### Problem requirements
What lines in the data hold the string "Dorado"? Show them.

### Record set
============================================================

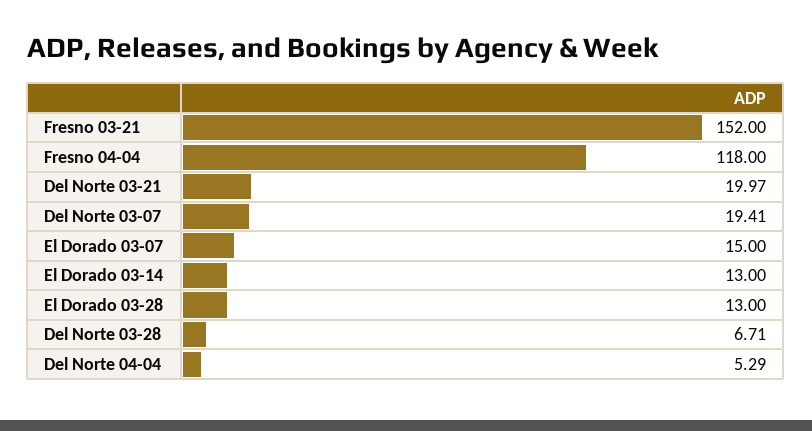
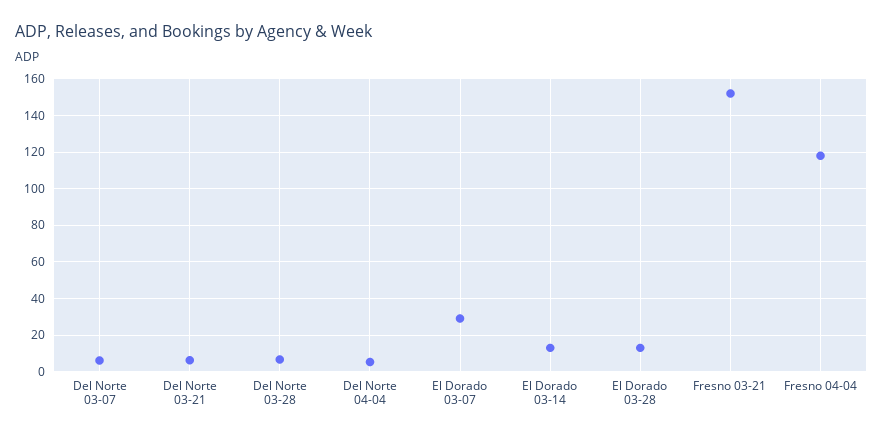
  {
    "Fresno 03-21": 152,
    "Fresno 04-04": 118,
-   "Del Norte 03-21": 19.97,
+   "Del Norte 03-21": 5,
-   "Del Norte 03-07": 19.41,
+   "Del Norte 03-07": 5,
-   "El Dorado 03-07": 15,
+   "El Dorado 03-07": 30,
    "El Dorado 03-14": 13,
    "El Dorado 03-28": 13,
    "Del Norte 03-28": 6.71,
    "Del Norte 04-04": 5.29
  }

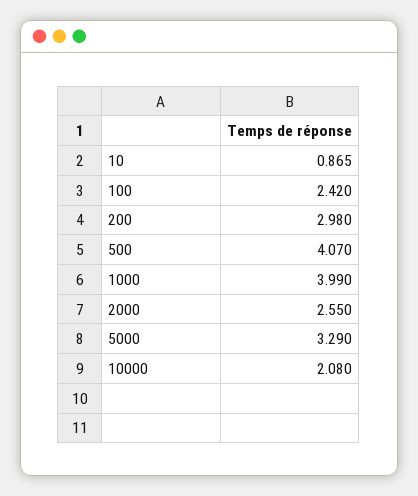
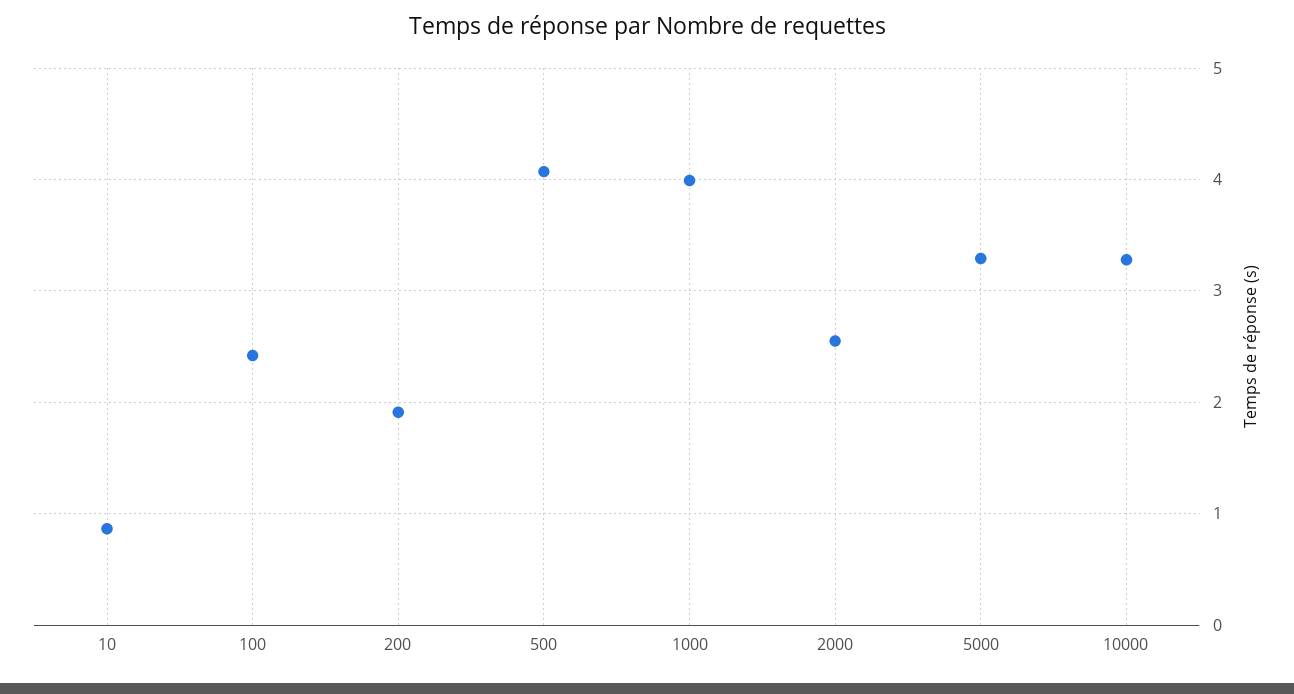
  {
    "10": 0.865,
    "100": 2.42,
-   "200": 2.98,
+   "200": 1.9,
    "500": 4.07,
    "1000": 3.99,
    "2000": 2.55,
    "5000": 3.29,
-   "10000": 2.08
+   "10000": 3.3
  }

============================================================

### Task solution
-   "El Dorado 03-07": 15,
+   "El Dorado 03-07": 30,
    "El Dorado 03-14": 13,
    "El Dorado 03-28": 13,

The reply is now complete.